One of the most serious critiques leveled at Nahda by Tunisian society refers to the ongoing activities of the remnants of the old regime. Although the privileges of Ben Ali's henchmen gradually decreased first with the revolution process and then with Nahda's coming to power, Tunisians resent the fact that these men still survive since there had not been a judicial process and showdown. Nahda officials said they would never seek revenge against these men who had tortured them during their incarceration and that they should be brought to account before the law, referring to the democratic constitutional state, adding that "Tunisia belongs to all of us. Those making a mistake would be called to account before the law."
Many members of the ruling government of technocrats are still the men of the old regime. Unfortunately, this constitutes the biggest deadlock for the Tunisian democracy. But everyone knows the transition process has not ended yet and normalization cannot be fully ensured.

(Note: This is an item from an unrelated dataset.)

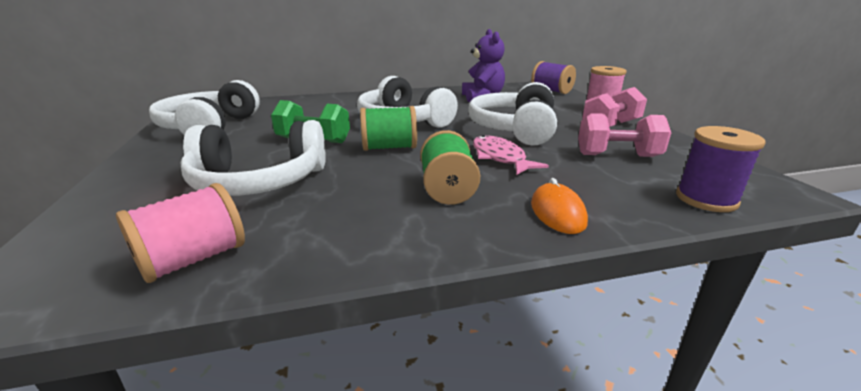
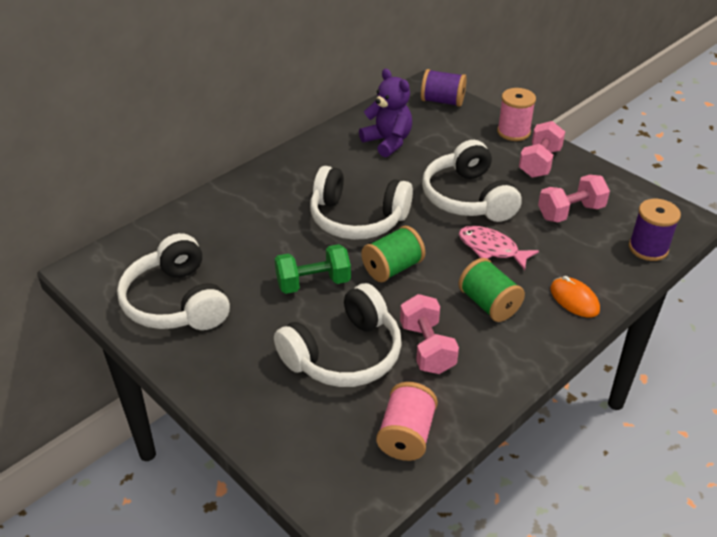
camera: 30 degrees left, 15 degrees up
(337, 200) = (427, 348): none -> pink dumbbell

The chief commercial partner of Tunisia is France with Europe accounting for 80 percent of its foreign trade in total. The EU appears to be both the main trading partner and the closest cultural ally. In addition to being the chief commercial partner France is also the country that interferes in Tunisia's domestic politics most frequently. It must be remembered that Tunisia was a French colony until 1956.

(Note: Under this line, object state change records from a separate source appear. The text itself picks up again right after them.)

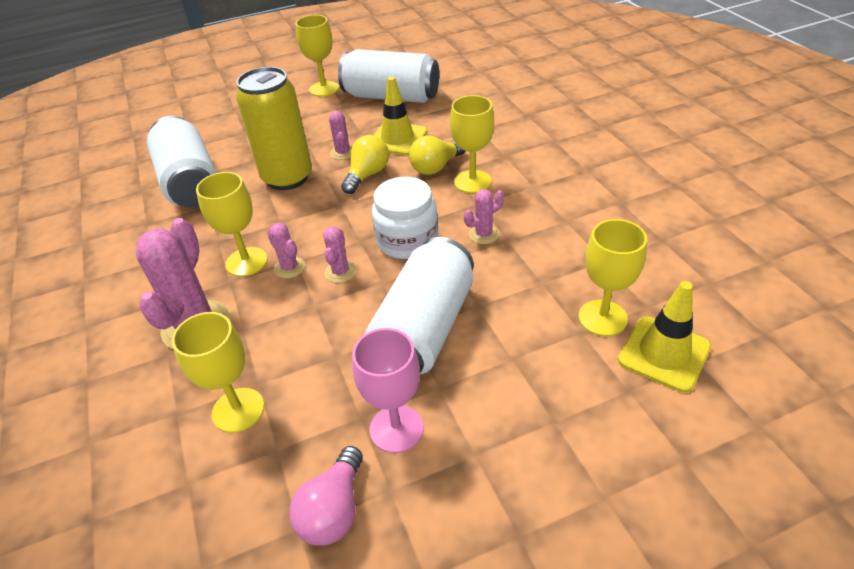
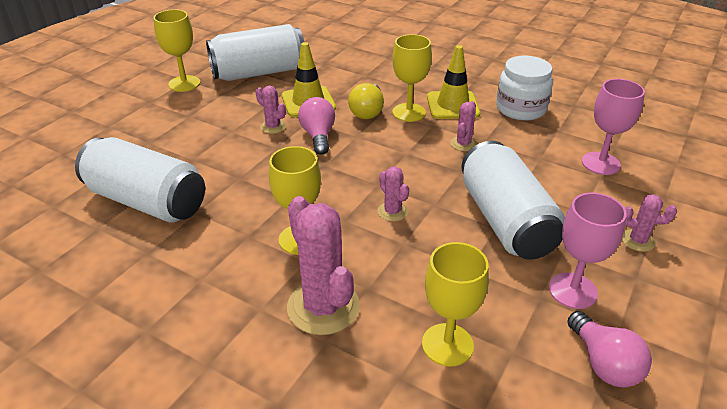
camera: 40 degrees left, 5 degrees down
(287, 178) = (247, 162): yellow can -> none
(289, 268) = (345, 227): pink cactus -> pink cactus (637, 241)
(367, 175) = (318, 136): yellow light bulb -> pink light bulb
(407, 241) = (414, 169): white jar -> white jar (520, 109)
(602, 318) = (600, 163): yellow goblet -> pink goblet
(664, 353) = (656, 168): yellow traffic cone -> yellow traffic cone (452, 105)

Tunisians will go to the ballot box of their own free will. If the transition process succeeds, they will show the whole world how to undergo a peaceful transformation without shedding blood. Nahda's being a model in this regard is quite important also in terms of serving as a model against radicals. Of course, Nahda is not the only party in Tunisia's democratization process, but it is the most important and organized party. Today, Tunisian politicians should give up the political tactics of the old regime. This is crucial for Tunisia's future. If yesterday's persecuted and exiled people make sacrifices today and value Tunisia's gains above everything else, share power and refrain from revenge, it means Tunisian democracy will begin to thrive. The biggest test before the Tunisian democracy today is to make it through the transition process.
Tunisia and Nahda's experience is the last refuge for people in the Arab world in terms of their belief and confidence in democracy. The answer to the question, "Can Islam coexist with democracy harmoniously?" that both the West and these people are looking for is visible in Turkey and Tunisia. If the West is sincere it will do its best to help this experience become permanent and ensure these countries stay as a model. We should recognize that probably the best model to oppose ISIS today is the Nahda Movement. We need these examples for the peace and happiness of the world more than ever.
I don't have the slightest doubt that Tunisians will complete this march toward democracy and freedom. Because Tunisia is for Tunisians and Tunisians as a nation are living happily and in peace. Tunisian politicians must not try to oust each other for there is enough space for all in the Tunisian parliament.